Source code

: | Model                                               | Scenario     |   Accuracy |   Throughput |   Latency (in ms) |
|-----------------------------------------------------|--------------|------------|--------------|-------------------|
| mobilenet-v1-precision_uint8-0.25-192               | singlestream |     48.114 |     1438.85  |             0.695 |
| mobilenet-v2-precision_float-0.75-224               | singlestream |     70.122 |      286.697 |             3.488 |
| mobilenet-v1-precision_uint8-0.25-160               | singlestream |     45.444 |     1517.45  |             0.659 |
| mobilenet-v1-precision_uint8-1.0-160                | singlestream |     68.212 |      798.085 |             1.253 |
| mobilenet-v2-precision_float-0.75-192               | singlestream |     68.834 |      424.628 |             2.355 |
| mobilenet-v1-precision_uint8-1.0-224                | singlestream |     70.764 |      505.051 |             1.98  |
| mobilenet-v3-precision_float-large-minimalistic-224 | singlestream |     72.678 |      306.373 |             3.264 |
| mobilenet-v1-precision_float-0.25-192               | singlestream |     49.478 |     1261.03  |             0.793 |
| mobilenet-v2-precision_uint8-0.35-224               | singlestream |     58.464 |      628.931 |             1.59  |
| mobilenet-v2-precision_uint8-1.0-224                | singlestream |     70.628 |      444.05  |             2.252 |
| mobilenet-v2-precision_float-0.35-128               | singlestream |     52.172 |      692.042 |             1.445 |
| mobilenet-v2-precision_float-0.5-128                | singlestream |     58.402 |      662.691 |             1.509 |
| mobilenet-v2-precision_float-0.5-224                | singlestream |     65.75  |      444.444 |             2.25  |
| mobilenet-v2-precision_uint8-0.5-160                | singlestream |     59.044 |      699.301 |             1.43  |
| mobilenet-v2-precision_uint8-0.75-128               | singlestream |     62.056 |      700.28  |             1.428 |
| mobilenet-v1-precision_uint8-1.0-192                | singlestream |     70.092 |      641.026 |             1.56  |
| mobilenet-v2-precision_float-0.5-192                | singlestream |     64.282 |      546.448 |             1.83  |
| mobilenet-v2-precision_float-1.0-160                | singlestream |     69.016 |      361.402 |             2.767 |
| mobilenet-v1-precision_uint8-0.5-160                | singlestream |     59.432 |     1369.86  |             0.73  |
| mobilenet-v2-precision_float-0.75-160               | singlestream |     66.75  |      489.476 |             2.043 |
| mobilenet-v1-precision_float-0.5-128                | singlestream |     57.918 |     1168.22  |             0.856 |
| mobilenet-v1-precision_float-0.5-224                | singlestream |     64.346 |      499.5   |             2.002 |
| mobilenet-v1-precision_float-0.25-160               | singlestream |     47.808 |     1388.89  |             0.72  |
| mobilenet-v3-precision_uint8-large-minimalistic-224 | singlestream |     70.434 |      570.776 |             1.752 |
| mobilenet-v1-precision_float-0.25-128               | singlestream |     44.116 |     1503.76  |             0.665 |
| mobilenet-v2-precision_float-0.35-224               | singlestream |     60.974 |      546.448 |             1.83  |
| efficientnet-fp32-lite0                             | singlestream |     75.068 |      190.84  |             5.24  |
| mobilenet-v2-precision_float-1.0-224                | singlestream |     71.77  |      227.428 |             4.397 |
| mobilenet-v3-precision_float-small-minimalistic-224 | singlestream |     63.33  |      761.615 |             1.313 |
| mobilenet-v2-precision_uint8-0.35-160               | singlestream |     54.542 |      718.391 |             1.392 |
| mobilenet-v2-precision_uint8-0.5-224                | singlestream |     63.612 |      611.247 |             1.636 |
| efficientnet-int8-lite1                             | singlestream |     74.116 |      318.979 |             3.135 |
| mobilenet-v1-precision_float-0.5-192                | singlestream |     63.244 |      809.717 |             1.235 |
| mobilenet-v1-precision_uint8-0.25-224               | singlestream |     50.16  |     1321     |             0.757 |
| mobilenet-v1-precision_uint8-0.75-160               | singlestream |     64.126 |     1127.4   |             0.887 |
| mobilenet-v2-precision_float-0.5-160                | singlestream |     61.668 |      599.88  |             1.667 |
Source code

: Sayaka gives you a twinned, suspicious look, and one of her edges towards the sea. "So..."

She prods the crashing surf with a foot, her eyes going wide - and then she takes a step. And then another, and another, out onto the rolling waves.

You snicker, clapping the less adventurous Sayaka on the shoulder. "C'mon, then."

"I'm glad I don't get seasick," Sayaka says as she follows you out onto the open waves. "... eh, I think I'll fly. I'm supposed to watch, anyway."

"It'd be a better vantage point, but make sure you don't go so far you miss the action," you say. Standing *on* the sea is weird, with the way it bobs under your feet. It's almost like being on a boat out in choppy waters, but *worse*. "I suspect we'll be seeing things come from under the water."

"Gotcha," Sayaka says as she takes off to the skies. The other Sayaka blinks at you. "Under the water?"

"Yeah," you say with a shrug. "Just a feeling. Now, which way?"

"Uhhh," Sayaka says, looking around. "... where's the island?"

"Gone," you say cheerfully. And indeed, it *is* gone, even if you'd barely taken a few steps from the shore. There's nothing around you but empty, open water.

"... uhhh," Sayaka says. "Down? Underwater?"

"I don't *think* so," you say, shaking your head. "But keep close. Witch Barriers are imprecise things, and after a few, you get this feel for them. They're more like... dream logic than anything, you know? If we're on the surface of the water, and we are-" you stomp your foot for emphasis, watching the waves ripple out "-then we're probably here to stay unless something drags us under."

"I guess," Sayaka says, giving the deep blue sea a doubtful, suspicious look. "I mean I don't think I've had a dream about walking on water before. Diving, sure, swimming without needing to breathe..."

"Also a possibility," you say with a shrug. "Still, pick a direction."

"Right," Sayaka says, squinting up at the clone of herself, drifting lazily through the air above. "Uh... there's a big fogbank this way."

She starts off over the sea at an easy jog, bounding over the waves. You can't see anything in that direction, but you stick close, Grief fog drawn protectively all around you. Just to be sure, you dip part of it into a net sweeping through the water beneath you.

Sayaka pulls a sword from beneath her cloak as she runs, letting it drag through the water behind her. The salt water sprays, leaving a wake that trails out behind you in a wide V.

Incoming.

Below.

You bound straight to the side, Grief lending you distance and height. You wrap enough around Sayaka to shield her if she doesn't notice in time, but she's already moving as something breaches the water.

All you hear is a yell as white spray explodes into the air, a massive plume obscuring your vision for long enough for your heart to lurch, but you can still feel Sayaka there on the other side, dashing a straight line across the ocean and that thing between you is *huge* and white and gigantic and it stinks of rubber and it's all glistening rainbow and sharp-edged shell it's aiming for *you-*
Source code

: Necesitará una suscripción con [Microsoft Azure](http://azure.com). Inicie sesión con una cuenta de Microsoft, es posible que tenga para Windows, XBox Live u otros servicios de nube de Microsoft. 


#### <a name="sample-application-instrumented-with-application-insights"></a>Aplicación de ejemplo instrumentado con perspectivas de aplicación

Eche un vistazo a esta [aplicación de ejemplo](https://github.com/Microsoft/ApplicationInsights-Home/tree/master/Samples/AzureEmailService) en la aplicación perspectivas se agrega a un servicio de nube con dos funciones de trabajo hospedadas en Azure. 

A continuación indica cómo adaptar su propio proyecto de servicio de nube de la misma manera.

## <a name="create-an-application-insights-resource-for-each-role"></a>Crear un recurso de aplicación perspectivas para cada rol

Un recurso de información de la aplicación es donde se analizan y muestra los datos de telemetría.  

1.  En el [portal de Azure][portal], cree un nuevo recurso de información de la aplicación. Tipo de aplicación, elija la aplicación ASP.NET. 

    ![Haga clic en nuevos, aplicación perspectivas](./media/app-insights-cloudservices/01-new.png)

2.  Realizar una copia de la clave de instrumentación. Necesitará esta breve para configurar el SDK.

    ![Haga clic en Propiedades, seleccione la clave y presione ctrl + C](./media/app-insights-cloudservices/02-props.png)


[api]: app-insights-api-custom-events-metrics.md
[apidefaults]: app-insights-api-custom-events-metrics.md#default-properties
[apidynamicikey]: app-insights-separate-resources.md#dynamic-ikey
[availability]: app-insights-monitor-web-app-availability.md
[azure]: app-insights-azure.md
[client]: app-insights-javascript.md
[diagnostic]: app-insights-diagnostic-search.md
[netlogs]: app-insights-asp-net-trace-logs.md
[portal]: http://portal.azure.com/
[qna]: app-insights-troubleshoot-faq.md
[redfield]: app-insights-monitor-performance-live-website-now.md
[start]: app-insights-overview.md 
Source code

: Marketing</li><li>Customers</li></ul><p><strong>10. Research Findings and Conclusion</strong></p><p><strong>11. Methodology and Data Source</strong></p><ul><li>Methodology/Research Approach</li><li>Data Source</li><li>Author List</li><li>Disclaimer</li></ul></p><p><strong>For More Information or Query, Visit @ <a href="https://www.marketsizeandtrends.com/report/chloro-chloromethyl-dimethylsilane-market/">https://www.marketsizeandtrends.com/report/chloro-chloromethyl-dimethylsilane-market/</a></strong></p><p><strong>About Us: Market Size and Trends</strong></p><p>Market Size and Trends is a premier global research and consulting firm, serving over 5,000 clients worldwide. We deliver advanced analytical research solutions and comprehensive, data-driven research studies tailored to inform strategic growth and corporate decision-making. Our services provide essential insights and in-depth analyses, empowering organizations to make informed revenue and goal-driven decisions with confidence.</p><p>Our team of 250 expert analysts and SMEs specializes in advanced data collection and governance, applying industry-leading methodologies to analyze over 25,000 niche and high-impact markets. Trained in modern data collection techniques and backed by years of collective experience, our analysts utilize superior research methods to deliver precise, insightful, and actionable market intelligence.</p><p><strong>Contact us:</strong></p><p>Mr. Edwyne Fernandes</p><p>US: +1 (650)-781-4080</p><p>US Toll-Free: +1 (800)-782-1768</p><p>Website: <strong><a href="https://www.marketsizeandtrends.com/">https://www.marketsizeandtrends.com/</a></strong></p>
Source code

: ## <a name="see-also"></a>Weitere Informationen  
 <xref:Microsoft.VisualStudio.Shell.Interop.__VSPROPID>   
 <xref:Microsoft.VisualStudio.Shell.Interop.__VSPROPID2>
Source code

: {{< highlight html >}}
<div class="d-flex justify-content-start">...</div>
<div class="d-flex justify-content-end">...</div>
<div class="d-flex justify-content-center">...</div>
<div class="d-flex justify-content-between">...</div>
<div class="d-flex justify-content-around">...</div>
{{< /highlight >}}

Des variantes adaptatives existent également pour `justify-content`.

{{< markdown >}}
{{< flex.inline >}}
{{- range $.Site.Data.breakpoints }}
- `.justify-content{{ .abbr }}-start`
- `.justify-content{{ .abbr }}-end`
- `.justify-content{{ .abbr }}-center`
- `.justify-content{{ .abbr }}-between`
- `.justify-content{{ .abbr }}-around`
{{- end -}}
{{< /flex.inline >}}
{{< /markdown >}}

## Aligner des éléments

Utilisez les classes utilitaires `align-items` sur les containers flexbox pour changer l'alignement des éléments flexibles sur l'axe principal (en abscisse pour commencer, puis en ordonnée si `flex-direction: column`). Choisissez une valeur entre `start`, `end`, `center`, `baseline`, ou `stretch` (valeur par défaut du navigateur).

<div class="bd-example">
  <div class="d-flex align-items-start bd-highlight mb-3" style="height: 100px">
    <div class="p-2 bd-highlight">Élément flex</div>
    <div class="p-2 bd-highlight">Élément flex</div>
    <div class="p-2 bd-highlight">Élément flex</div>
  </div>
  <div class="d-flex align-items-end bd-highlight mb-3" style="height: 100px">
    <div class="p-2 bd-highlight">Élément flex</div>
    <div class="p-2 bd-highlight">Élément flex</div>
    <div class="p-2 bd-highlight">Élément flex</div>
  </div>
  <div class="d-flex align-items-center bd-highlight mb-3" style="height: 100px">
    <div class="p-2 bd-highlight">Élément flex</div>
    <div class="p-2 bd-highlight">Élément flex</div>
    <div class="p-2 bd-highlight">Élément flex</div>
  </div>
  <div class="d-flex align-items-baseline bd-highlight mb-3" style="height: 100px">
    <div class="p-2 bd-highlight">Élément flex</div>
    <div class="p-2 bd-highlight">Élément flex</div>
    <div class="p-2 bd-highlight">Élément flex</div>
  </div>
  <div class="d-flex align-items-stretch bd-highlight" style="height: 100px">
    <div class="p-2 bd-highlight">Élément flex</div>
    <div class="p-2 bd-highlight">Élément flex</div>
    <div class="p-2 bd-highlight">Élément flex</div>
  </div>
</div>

» **Exercise description**
Locate each line in the listing above that contains the string "clave" and copy those lines out in full.

» **Response box**
2.  Realizar una copia de la clave de instrumentación. Necesitará esta breve para configurar el SDK.
    ![Haga clic en Propiedades, seleccione la clave y presione ctrl + C](./media/app-insights-cloudservices/02-props.png)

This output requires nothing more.